> WORK ITEM
Word for word, reproduce the records that follow.

(Dataset entries)
◇ ◇ ◇ ◇ ◇ ◇ ◇

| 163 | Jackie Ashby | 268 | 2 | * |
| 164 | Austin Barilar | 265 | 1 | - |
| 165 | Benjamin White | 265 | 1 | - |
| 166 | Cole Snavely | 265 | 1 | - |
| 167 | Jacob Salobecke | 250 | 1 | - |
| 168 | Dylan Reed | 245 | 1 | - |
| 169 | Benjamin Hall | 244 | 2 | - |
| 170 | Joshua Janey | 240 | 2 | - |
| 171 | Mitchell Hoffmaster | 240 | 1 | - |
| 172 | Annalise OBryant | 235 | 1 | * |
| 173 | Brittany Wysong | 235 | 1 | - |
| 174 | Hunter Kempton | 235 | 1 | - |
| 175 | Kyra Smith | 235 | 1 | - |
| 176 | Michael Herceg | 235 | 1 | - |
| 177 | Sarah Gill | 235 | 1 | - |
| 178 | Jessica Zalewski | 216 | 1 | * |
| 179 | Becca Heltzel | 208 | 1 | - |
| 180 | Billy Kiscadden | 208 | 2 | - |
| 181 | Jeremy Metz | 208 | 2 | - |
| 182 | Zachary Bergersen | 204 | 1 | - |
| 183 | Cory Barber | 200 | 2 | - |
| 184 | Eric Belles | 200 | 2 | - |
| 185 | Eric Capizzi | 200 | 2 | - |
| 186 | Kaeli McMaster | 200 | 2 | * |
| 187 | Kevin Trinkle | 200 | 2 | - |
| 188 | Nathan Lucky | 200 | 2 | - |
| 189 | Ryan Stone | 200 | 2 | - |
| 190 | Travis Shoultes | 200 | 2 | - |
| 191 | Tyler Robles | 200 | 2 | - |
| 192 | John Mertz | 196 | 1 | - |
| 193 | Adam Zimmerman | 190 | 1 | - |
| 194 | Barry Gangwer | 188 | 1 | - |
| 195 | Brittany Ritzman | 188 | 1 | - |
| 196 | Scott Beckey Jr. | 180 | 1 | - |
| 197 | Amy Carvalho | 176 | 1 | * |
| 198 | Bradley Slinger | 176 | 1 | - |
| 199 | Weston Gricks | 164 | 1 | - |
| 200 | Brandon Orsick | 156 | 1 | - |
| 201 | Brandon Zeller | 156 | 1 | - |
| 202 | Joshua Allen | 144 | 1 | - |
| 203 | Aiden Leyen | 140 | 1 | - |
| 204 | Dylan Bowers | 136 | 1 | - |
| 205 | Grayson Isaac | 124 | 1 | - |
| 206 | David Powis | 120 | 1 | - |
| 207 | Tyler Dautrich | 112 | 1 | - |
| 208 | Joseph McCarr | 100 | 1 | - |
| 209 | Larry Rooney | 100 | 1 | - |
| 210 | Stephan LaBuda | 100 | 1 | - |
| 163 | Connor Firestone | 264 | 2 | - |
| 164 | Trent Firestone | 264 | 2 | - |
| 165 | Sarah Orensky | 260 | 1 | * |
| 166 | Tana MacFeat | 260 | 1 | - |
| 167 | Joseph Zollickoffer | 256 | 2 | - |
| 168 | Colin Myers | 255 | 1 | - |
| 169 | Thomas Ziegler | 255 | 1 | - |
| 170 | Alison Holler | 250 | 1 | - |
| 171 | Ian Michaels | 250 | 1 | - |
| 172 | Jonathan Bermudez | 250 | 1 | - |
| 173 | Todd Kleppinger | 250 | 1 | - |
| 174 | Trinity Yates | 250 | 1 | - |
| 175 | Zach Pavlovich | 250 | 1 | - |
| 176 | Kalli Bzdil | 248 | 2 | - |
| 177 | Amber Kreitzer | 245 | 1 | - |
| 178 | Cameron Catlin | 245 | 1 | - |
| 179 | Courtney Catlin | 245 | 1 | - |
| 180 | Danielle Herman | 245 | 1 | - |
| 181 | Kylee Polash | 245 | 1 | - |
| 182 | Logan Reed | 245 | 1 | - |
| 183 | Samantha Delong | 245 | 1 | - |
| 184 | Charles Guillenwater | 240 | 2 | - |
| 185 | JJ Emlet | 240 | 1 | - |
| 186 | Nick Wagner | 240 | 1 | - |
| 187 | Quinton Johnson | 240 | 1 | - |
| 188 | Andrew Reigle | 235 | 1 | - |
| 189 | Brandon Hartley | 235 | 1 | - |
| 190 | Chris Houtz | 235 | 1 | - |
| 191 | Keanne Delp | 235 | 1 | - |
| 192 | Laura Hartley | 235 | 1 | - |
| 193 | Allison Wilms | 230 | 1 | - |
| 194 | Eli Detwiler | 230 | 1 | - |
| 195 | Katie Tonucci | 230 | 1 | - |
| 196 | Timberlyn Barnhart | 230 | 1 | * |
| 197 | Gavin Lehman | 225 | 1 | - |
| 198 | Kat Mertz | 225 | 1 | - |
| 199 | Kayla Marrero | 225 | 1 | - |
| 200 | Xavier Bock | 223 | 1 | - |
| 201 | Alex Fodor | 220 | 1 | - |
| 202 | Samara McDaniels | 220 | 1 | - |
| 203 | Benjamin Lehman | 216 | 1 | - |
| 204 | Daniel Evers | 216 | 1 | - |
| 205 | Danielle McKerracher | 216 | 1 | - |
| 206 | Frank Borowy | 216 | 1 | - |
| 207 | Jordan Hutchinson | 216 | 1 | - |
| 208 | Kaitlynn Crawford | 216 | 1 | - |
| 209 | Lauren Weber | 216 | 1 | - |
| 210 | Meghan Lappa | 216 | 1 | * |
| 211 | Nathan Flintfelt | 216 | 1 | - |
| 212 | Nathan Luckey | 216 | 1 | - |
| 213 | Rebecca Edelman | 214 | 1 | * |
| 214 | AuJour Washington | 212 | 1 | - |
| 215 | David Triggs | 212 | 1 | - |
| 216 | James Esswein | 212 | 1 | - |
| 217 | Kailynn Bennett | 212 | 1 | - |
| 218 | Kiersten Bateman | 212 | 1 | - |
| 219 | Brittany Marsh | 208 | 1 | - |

◇ ◇ ◇ ◇ ◇ ◇ ◇

> ANSWER AREA
| 163 | Jackie Ashby | 268 | 2 | * |
| 164 | Austin Barilar | 265 | 1 | - |
| 165 | Benjamin White | 265 | 1 | - |
| 166 | Cole Snavely | 265 | 1 | - |
| 167 | Jacob Salobecke | 250 | 1 | - |
| 168 | Dylan Reed | 245 | 1 | - |
| 169 | Benjamin Hall | 244 | 2 | - |
| 170 | Joshua Janey | 240 | 2 | - |
| 171 | Mitchell Hoffmaster | 240 | 1 | - |
| 172 | Annalise OBryant | 235 | 1 | * |
| 173 | Brittany Wysong | 235 | 1 | - |
| 174 | Hunter Kempton | 235 | 1 | - |
| 175 | Kyra Smith | 235 | 1 | - |
| 176 | Michael Herceg | 235 | 1 | - |
| 177 | Sarah Gill | 235 | 1 | - |
| 178 | Jessica Zalewski | 216 | 1 | * |
| 179 | Becca Heltzel | 208 | 1 | - |
| 180 | Billy Kiscadden | 208 | 2 | - |
| 181 | Jeremy Metz | 208 | 2 | - |
| 182 | Zachary Bergersen | 204 | 1 | - |
| 183 | Cory Barber | 200 | 2 | - |
| 184 | Eric Belles | 200 | 2 | - |
| 185 | Eric Capizzi | 200 | 2 | - |
| 186 | Kaeli McMaster | 200 | 2 | * |
| 187 | Kevin Trinkle | 200 | 2 | - |
| 188 | Nathan Lucky | 200 | 2 | - |
| 189 | Ryan Stone | 200 | 2 | - |
| 190 | Travis Shoultes | 200 | 2 | - |
| 191 | Tyler Robles | 200 | 2 | - |
| 192 | John Mertz | 196 | 1 | - |
| 193 | Adam Zimmerman | 190 | 1 | - |
| 194 | Barry Gangwer | 188 | 1 | - |
| 195 | Brittany Ritzman | 188 | 1 | - |
| 196 | Scott Beckey Jr. | 180 | 1 | - |
| 197 | Amy Carvalho | 176 | 1 | * |
| 198 | Bradley Slinger | 176 | 1 | - |
| 199 | Weston Gricks | 164 | 1 | - |
| 200 | Brandon Orsick | 156 | 1 | - |
| 201 | Brandon Zeller | 156 | 1 | - |
| 202 | Joshua Allen | 144 | 1 | - |
| 203 | Aiden Leyen | 140 | 1 | - |
| 204 | Dylan Bowers | 136 | 1 | - |
| 205 | Grayson Isaac | 124 | 1 | - |
| 206 | David Powis | 120 | 1 | - |
| 207 | Tyler Dautrich | 112 | 1 | - |
| 208 | Joseph McCarr | 100 | 1 | - |
| 209 | Larry Rooney | 100 | 1 | - |
| 210 | Stephan LaBuda | 100 | 1 | - |
| 163 | Connor Firestone | 264 | 2 | - |
| 164 | Trent Firestone | 264 | 2 | - |
| 165 | Sarah Orensky | 260 | 1 | * |
| 166 | Tana MacFeat | 260 | 1 | - |
| 167 | Joseph Zollickoffer | 256 | 2 | - |
| 168 | Colin Myers | 255 | 1 | - |
| 169 | Thomas Ziegler | 255 | 1 | - |
| 170 | Alison Holler | 250 | 1 | - |
| 171 | Ian Michaels | 250 | 1 | - |
| 172 | Jonathan Bermudez | 250 | 1 | - |
| 173 | Todd Kleppinger | 250 | 1 | - |
| 174 | Trinity Yates | 250 | 1 | - |
| 175 | Zach Pavlovich | 250 | 1 | - |
| 176 | Kalli Bzdil | 248 | 2 | - |
| 177 | Amber Kreitzer | 245 | 1 | - |
| 178 | Cameron Catlin | 245 | 1 | - |
| 179 | Courtney Catlin | 245 | 1 | - |
| 180 | Danielle Herman | 245 | 1 | - |
| 181 | Kylee Polash | 245 | 1 | - |
| 182 | Logan Reed | 245 | 1 | - |
| 183 | Samantha Delong | 245 | 1 | - |
| 184 | Charles Guillenwater | 240 | 2 | - |
| 185 | JJ Emlet | 240 | 1 | - |
| 186 | Nick Wagner | 240 | 1 | - |
| 187 | Quinton Johnson | 240 | 1 | - |
| 188 | Andrew Reigle | 235 | 1 | - |
| 189 | Brandon Hartley | 235 | 1 | - |
| 190 | Chris Houtz | 235 | 1 | - |
| 191 | Keanne Delp | 235 | 1 | - |
| 192 | Laura Hartley | 235 | 1 | - |
| 193 | Allison Wilms | 230 | 1 | - |
| 194 | Eli Detwiler | 230 | 1 | - |
| 195 | Katie Tonucci | 230 | 1 | - |
| 196 | Timberlyn Barnhart | 230 | 1 | * |
| 197 | Gavin Lehman | 225 | 1 | - |
| 198 | Kat Mertz | 225 | 1 | - |
| 199 | Kayla Marrero | 225 | 1 | - |
| 200 | Xavier Bock | 223 | 1 | - |
| 201 | Alex Fodor | 220 | 1 | - |
| 202 | Samara McDaniels | 220 | 1 | - |
| 203 | Benjamin Lehman | 216 | 1 | - |
| 204 | Daniel Evers | 216 | 1 | - |
| 205 | Danielle McKerracher | 216 | 1 | - |
| 206 | Frank Borowy | 216 | 1 | - |
| 207 | Jordan Hutchinson | 216 | 1 | - |
| 208 | Kaitlynn Crawford | 216 | 1 | - |
| 209 | Lauren Weber | 216 | 1 | - |
| 210 | Meghan Lappa | 216 | 1 | * |
| 211 | Nathan Flintfelt | 216 | 1 | - |
| 212 | Nathan Luckey | 216 | 1 | - |
| 213 | Rebecca Edelman | 214 | 1 | * |
| 214 | AuJour Washington | 212 | 1 | - |
| 215 | David Triggs | 212 | 1 | - |
| 216 | James Esswein | 212 | 1 | - |
| 217 | Kailynn Bennett | 212 | 1 | - |
| 218 | Kiersten Bateman | 212 | 1 | - |
| 219 | Brittany Marsh | 208 | 1 | - |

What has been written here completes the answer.